Page excerpt:

•••••

Make special, unexpected touches the reason your gathering stands apart from the crowd. Set a table that mixes tradition with fresh and modern twists. Combine heirloom pieces with seasonal fresh fruit, pinecones, and branches, or consider boxwood and other greenery or small gifts wrapped in beautiful paper. Children coming to dinner? Gingerbread houses make for fun, whimsical centerpieces.

 

Twinkle, twinkle.

Play with lighting in the form of twinkle lights, candles (real or LED) and add in mirrors and glassware to reflect the warm glow. Evaluate the lighting in your dining space and consider swapping out old bulbs for new ones that add to the mood you want to create.

 

Sweet Touches.

At dessert time, think mini. From pies to donuts to ice cream sandwiches made with holiday cookies, most guests prefer to enjoy a variety of smaller sized treats rather than a huge slice of pie.

 

If you can’t cook, don’t.

If the thought of holiday cooking sends your heart racing, arrange for guests to bring the dishes. Your role? Be organized so you don’t end up with too much of one course and not enough of another.

 

If you do nothing else…

Have a plan. Haas says it’s imperative that you “feel in control of the day and the event.” Make a shopping list, a prep list, a day-of list, and a timeline. If you’re planning a seated dinner, ask yourself what time you’d like to serve the entrée and work backwards to determine the party’s start time and cocktail hour.

•••••

Listed entries:
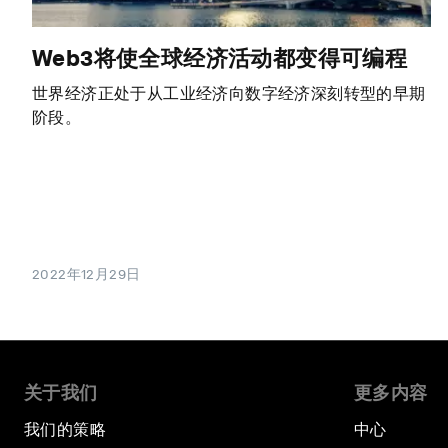
Web3将使全球经济活动都变得可编程
世界经济正处于从工业经济向数字经济深刻转型的早期
阶段。
2022年12月29日
关于我们
更多内容
我们的策略
中心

•••••

What to do:
A. List the section headings in the holiday gathering tips.
B. Rewrite the text of the records with "更多内容" replaced by "了解更多", changing nothing else. Leave the pictures out of your answer.

Exercise responses:
A.
Twinkle, twinkle.
Sweet Touches.
If you can’t cook, don’t.
If you do nothing else…

B.
Web3将使全球经济活动都变得可编程
世界经济正处于从工业经济向数字经济深刻转型的早期
阶段。
2022年12月29日
关于我们
了解更多
我们的策略
中心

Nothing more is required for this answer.